--- PROVIDED DATA Enclosed Below ---

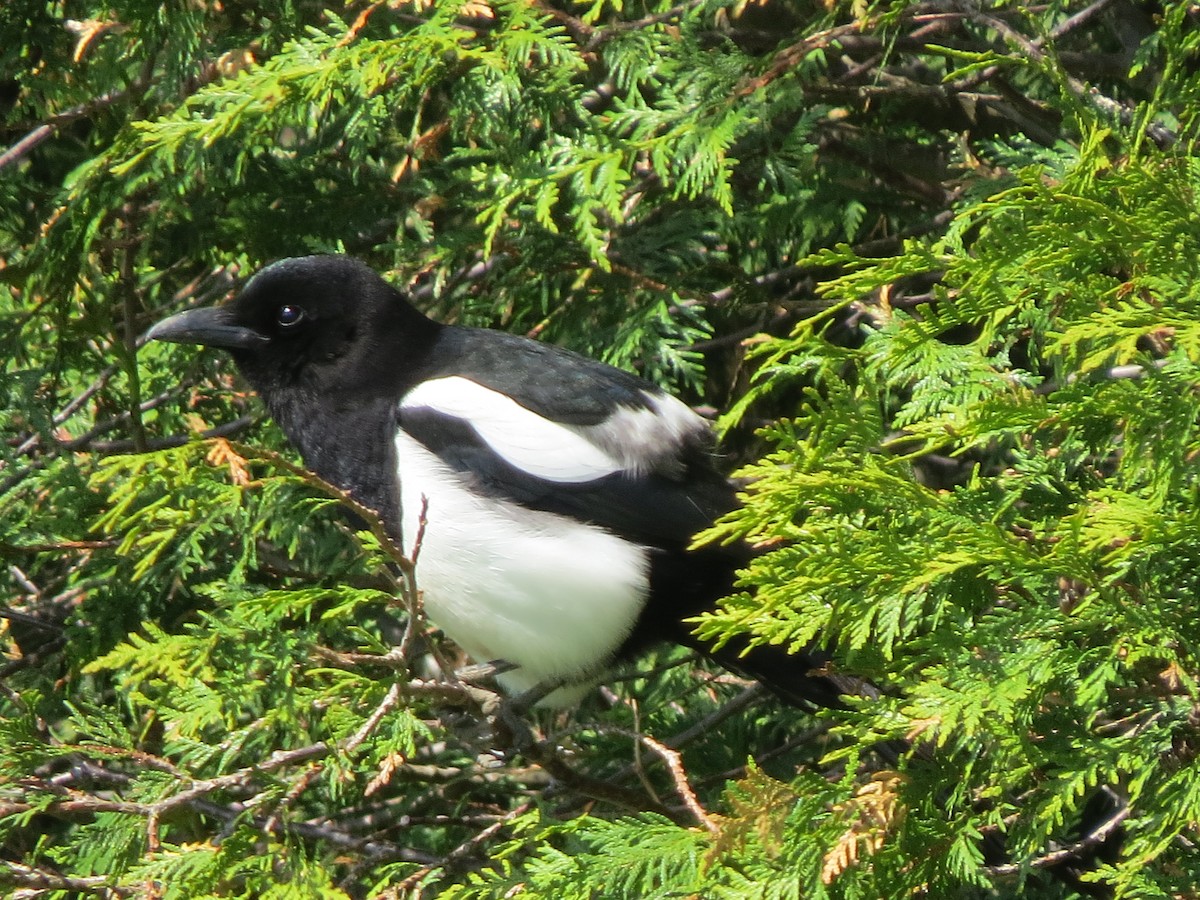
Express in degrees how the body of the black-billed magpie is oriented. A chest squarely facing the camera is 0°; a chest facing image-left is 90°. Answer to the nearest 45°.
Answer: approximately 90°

--- End of Enclosed PROVIDED DATA ---
--- PROVIDED DATA Enclosed Below ---

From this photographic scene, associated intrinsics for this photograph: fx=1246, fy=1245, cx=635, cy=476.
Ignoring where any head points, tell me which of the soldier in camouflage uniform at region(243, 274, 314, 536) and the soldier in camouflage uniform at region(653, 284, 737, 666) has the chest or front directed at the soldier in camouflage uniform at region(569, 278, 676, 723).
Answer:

--- End of Enclosed PROVIDED DATA ---
--- PROVIDED DATA Enclosed Below ---

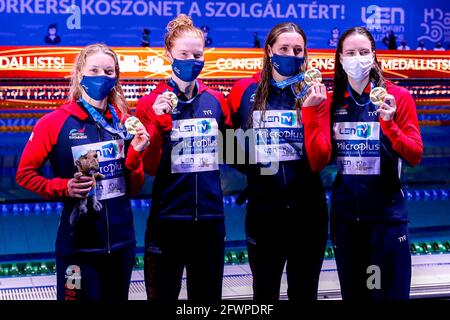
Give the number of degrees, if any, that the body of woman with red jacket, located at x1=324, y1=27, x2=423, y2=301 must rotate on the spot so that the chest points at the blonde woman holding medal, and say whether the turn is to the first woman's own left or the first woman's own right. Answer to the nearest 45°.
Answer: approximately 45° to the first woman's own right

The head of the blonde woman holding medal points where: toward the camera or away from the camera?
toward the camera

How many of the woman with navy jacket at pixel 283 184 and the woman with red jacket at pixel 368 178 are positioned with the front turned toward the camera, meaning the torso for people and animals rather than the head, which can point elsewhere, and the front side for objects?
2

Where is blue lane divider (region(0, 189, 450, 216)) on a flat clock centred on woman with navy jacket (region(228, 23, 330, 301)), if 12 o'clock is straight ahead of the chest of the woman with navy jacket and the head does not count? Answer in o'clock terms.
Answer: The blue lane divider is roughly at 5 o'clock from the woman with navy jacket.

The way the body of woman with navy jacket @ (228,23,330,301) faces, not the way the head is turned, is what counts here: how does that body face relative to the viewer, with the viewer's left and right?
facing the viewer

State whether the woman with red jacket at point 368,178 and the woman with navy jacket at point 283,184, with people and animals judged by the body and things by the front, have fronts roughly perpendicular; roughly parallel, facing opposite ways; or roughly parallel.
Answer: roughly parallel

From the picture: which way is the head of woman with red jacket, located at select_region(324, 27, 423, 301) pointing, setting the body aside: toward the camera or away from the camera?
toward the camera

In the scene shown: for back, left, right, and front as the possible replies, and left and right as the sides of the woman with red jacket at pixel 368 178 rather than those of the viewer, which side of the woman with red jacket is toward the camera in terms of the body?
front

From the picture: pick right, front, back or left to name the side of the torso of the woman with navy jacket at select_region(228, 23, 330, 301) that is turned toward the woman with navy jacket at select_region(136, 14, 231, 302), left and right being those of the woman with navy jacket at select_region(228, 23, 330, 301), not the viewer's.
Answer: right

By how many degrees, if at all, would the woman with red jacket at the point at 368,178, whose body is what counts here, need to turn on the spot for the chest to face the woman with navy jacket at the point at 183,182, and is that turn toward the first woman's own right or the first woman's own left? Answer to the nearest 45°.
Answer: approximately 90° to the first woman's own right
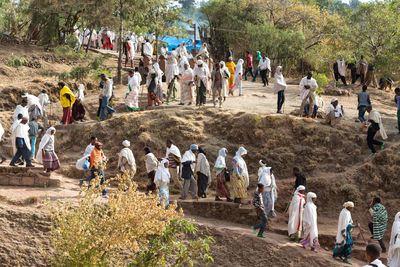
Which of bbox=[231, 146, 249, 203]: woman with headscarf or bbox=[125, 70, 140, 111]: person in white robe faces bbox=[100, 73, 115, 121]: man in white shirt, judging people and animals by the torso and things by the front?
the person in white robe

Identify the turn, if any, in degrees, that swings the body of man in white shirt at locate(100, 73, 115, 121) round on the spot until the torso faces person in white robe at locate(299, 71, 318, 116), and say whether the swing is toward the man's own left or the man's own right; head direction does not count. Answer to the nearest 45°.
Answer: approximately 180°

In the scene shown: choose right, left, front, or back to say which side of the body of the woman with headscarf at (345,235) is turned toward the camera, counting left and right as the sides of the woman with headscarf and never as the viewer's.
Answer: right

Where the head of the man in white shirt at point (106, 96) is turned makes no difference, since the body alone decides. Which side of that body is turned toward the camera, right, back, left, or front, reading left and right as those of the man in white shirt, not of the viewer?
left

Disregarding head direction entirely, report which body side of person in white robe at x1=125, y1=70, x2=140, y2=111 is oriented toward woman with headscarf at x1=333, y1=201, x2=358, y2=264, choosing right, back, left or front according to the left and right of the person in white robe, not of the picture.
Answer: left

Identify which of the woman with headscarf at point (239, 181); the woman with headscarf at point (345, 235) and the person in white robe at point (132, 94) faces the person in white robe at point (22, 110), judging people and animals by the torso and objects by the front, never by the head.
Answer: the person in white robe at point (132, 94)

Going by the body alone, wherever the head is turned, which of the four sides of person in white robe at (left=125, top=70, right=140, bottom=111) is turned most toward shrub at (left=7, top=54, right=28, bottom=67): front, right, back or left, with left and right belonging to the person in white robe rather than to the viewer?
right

--- End of Enclosed PROVIDED DATA ---

### PROBLEM TO SOLVE
Could you copy the lines from the one containing "The way the body" through the one containing "facing the viewer" word for word?

### RESULT OF THIS TASK
The way the body of woman with navy jacket @ (228,23,330,301) faces, not the way the head is turned, is what counts here: how does that body face relative to the viewer, with the viewer's left and right?
facing the viewer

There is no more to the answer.